A Manitowoc, à 300 km au nord de Chicago, M. Obama devait visiter une unité de production d'une entreprise spécialisée dans les énergies renouvelables, puis une usine d'éoliennes, toutes deux en croissance, selon la Maison Blanche, grâce à de récentes incitations fiscales encourageant les sociétés à investir dans les énergies "vertes".

Dans la même région, le président devait aussi visiter une usine d'aluminium dont la direction prévoit d'augmenter de 30% le nombre de ses ouvriers en 2011.

Les succès de ces entreprises illustrent, selon la présidence, les aspirations de M. Obama à des Etats-Unis qui gagnent, "en innovant, en éduquant et en construisant mieux que le reste du monde", selon l'une des expressions-clé de son discours de mardi soir.

Le vice-président Joe Biden devait également être mis à contribution et visiter mercredi une usine de production de batteries électriques de haute technologie, destinées en particulier aux véhicules "verts" dans l'Indiana (centre).
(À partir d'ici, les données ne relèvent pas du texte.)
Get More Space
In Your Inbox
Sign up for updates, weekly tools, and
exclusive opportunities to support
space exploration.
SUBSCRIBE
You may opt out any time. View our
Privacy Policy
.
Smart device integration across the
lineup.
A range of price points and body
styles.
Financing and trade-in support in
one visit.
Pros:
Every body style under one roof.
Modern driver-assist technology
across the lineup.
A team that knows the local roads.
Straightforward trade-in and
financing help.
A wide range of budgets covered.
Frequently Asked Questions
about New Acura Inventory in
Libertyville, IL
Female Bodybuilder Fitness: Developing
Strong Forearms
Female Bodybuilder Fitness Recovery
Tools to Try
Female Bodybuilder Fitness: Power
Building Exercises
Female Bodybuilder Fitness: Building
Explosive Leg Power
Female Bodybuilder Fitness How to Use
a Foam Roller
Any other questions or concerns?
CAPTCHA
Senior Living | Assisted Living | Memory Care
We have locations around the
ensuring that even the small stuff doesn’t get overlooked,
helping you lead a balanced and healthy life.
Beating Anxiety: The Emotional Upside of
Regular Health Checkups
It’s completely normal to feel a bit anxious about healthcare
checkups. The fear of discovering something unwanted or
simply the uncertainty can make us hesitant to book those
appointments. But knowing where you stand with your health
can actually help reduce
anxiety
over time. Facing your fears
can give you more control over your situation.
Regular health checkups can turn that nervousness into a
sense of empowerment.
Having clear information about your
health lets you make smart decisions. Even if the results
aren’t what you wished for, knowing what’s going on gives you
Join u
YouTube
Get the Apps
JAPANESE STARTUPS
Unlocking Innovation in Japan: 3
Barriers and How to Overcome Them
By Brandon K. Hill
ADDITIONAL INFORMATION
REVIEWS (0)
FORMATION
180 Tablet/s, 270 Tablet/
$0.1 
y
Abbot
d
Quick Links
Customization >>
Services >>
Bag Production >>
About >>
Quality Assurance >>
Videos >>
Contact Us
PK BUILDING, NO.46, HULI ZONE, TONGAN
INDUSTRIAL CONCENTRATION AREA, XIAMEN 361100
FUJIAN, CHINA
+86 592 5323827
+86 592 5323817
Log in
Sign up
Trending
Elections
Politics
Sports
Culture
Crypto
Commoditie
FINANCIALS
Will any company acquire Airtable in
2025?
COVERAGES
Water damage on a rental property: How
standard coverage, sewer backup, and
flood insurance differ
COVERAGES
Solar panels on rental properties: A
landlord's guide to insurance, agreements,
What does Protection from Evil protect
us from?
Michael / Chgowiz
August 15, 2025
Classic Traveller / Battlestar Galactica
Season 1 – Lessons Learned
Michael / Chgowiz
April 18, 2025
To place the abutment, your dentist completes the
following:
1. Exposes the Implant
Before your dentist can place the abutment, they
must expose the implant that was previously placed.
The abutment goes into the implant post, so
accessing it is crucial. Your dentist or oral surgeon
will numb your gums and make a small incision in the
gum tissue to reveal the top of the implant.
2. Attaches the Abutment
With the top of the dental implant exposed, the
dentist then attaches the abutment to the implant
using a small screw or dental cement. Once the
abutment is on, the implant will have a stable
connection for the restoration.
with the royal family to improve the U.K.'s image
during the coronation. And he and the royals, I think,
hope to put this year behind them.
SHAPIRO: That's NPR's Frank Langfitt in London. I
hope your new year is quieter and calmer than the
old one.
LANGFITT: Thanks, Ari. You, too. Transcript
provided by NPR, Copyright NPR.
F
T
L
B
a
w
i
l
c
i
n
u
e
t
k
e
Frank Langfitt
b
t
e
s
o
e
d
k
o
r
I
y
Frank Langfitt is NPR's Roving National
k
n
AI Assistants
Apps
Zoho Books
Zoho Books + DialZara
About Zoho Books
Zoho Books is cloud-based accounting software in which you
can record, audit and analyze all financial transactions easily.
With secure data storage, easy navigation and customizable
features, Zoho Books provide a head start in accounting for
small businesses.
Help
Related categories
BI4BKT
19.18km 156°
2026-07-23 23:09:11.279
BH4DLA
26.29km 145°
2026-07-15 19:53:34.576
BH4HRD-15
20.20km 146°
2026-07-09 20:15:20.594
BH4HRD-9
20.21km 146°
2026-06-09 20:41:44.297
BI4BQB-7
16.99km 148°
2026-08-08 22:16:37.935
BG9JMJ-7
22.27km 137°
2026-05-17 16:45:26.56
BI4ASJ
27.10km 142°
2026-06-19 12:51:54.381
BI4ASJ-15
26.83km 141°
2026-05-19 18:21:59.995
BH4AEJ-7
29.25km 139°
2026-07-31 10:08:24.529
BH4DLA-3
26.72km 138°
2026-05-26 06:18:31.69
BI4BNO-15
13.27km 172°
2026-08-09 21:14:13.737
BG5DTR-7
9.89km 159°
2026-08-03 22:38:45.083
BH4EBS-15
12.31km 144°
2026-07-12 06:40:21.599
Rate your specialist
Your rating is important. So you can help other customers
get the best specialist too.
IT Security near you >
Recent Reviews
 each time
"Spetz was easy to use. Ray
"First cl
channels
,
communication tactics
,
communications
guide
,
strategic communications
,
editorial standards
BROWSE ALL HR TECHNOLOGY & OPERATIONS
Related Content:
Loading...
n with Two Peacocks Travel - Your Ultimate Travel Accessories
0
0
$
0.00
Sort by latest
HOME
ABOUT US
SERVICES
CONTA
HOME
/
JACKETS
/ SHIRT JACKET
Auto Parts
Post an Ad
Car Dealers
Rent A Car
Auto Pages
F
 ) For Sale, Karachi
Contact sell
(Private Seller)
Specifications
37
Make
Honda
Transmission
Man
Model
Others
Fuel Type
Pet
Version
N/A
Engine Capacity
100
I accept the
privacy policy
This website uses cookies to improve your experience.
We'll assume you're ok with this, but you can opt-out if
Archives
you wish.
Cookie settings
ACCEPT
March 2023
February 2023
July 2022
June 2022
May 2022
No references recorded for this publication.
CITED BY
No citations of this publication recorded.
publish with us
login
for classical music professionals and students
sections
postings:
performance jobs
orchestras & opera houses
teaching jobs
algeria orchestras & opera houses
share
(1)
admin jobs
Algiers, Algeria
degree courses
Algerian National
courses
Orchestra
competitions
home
Lors de son discours devant le Congrès mardi, M. Obama a affirmé que l'ordre économique mondial avait changé en une génération et appelé son pays à investir et à innover pour être à la hauteur du défi que représentent la mondialisation et la montée en puissance industrielle de pays comme la Chine et l'Inde.

"Oui, le monde a changé. La lutte pour les emplois est réelle. Mais cela ne doit pas nous décourager. Cela doit nous galvaniser", a déclaré le président, en appelant ses adversaires républicains à soutenir des investissements dans la recherche, l'enseignement et les infrastructures du XXIe siècle.

Mais les opposants du président, désormais majoritaires à la Chambre des représentants et dotés d'une minorité de blocage renforcée au Sénat, ont campé sur leurs positions et affirmé que c'était au secteur privé d'investir. Ils ont insisté sur la nécessité de couper dans les dépenses de l'Etat pour réduire les déficits et la dette.